Baker stated in his declaration he believed that defendant remained in the Moreno Valley area because defendant's sister would have told Baker defendant was in Mexico if he was there. Rather, she said she would pass on Baker's message. Baker concluded that if granted an additional extension, he would be able to return defendant to custody.
Alistar provided sufficient evidence that its investigator, Baker, had made a concerted effort to locate defendant. The two-month delay in commencing the investigation is not a sufficient basis for denying Alistar's motions. Baker's declaration shows that he made a reasonable attempt to locate defendant, although it might have been advantageous to begin the investigation sooner.
(5) The People, on the other hand, failed to provide any evidence refuting that good cause existed for granting an extension. There was thus no reasonable justification for not allowing Alistar additional time to locate defendant, particularly since the law disfavors forfeitures and favors returning to custody fleeing defendants. Sections 1305 and 1306 are to be strictly construed in favor of the surety to avoid harsh results.
People v. Ranger Ins. Co., supra, 99 Cal.App.4th at page 1234.
Denial of Alistar's motions created a disincentive to continue searching for defendant and provided no benefit other than forfeiture of the bond money to the State, which is not the purpose of the forfeiture provisions. "`The object of bail and its forfeiture is to insure the attendance of the accused and his obedience to the orders and judgment of the court. In matters of this kind there should be no element of revenue to the state nor punishment of the surety. [Citation.]' [Citation.]"
People v. Ranger Ins. Co., supra, 99 Cal.App.4th at page 1234.

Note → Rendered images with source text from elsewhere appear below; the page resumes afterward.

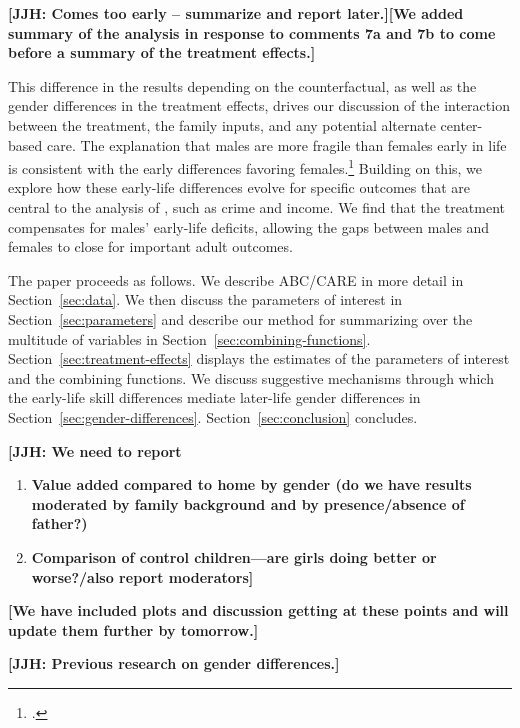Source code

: \textbf{[JJH: Comes too early -- summarize and report later.][We added summary of the analysis in response to comments 7a and 7b to come before a summary of the treatment effects.]}

This difference in the results depending on the counterfactual, as well as the gender differences in the treatment effects, drives our discussion of the interaction between the treatment, the family inputs, and any potential alternate center-based care. The explanation that males are more fragile than females early in life is consistent with the early differences favoring females.\footnote{\citet{Kottelenberg-Lehrer_2014_Gender-Effects,Baker_Gruber_Milligan_2015_Noncog_Defects, Schore_2017_IMHJ}.} Building on this, we explore how these early-life differences evolve for specific outcomes that are central to the analysis of  \citet{Garcia_Heckman_Leaf_etal_2017_Comp_CBA_Unpublished}, such as crime and income. We find that the treatment compensates for males' early-life deficits, allowing the gaps between males and females to close for important adult outcomes.

The paper proceeds as follows. We describe ABC/CARE in more detail in Section~\ref{sec:data}. We then discuss the parameters of interest in Section~\ref{sec:parameters} and describe our method for summarizing over the multitude of variables in Section~\ref{sec:combining-functions}. Section~\ref{sec:treatment-effects} displays the estimates of the parameters of interest and the combining functions. We discuss suggestive mechanisms through which the early-life skill differences mediate later-life gender differences in Section~\ref{sec:gender-differences}. Section~\ref{sec:conclusion} concludes.


\textbf{[JJH: We need to report}
\begin{enumerate}[7(a)]
\item \textbf{Value added compared to home by gender (do we have results moderated by family background and by presence/absence of father?)}
\item \textbf{Comparison of control children---are girls doing better or worse?/also report moderators]}
\end{enumerate}

\textbf{[We have included plots and discussion getting at these points and will update them further by tomorrow.]}

\textbf{[JJH: Previous research on gender differences.]}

The only argument the People raised in the trial court in opposition to Alistar's extension motions was the claim that bail bond agents, including Alistar, were issuing bonds that were not secured by collateral. But this alone is not a valid basis for finding there was no good cause for granting an extension. There was no evidence the bonds in the instant case were unsecured by collateral or the collateral was insufficient. In addition, the sufficiency of the bond collateral is a matter that could have been addressed at the time of issuance of the bond.
Furthermore, Baker's declaration indicates that there was collateral for the bond since Villa told Baker he was willing to pay off the bail bonds, and it is pure speculation as to whether the collateral for the $30,000 bonds was sufficient.
We thus conclude the trial court abused its discretion in denying Alistar's motions for an extension of the 180-day period.
We reverse summary judgment entered against Alistar Insurance Company and Ray's Bail Bonds. We direct the trial court on remand to vacate its order denying Alistar Insurance Company and Ray's Bail Bonds' motions to extend time to set aside bail forfeiture on bond Nos. AL2574001745 and AL574001735, and grant the motions for a 180-day extension. In the event, pursuant to the summary judgment, Alistar Insurance Company and/or Ray's Bail Bonds has paid the State of California for the forfeiture of the bonds, including costs and interest, the trial court is directed to order the State to repay this sum and order Alistar Insurance Company and Ray's Bail Bonds to reissue the bonds. Alistar Insurance Company and Ray's Bail Bonds are awarded their costs on appeal.
The People's request for judicial notice filed on August 5, 2003, considered concurrently with this appeal, is denied. The documents in question were not before the trial court and therefore this court will not consider them.
Richli, Acting P.J., and King, J., concurred.
On January 23, 2004, the opinion was modified to read as printed above.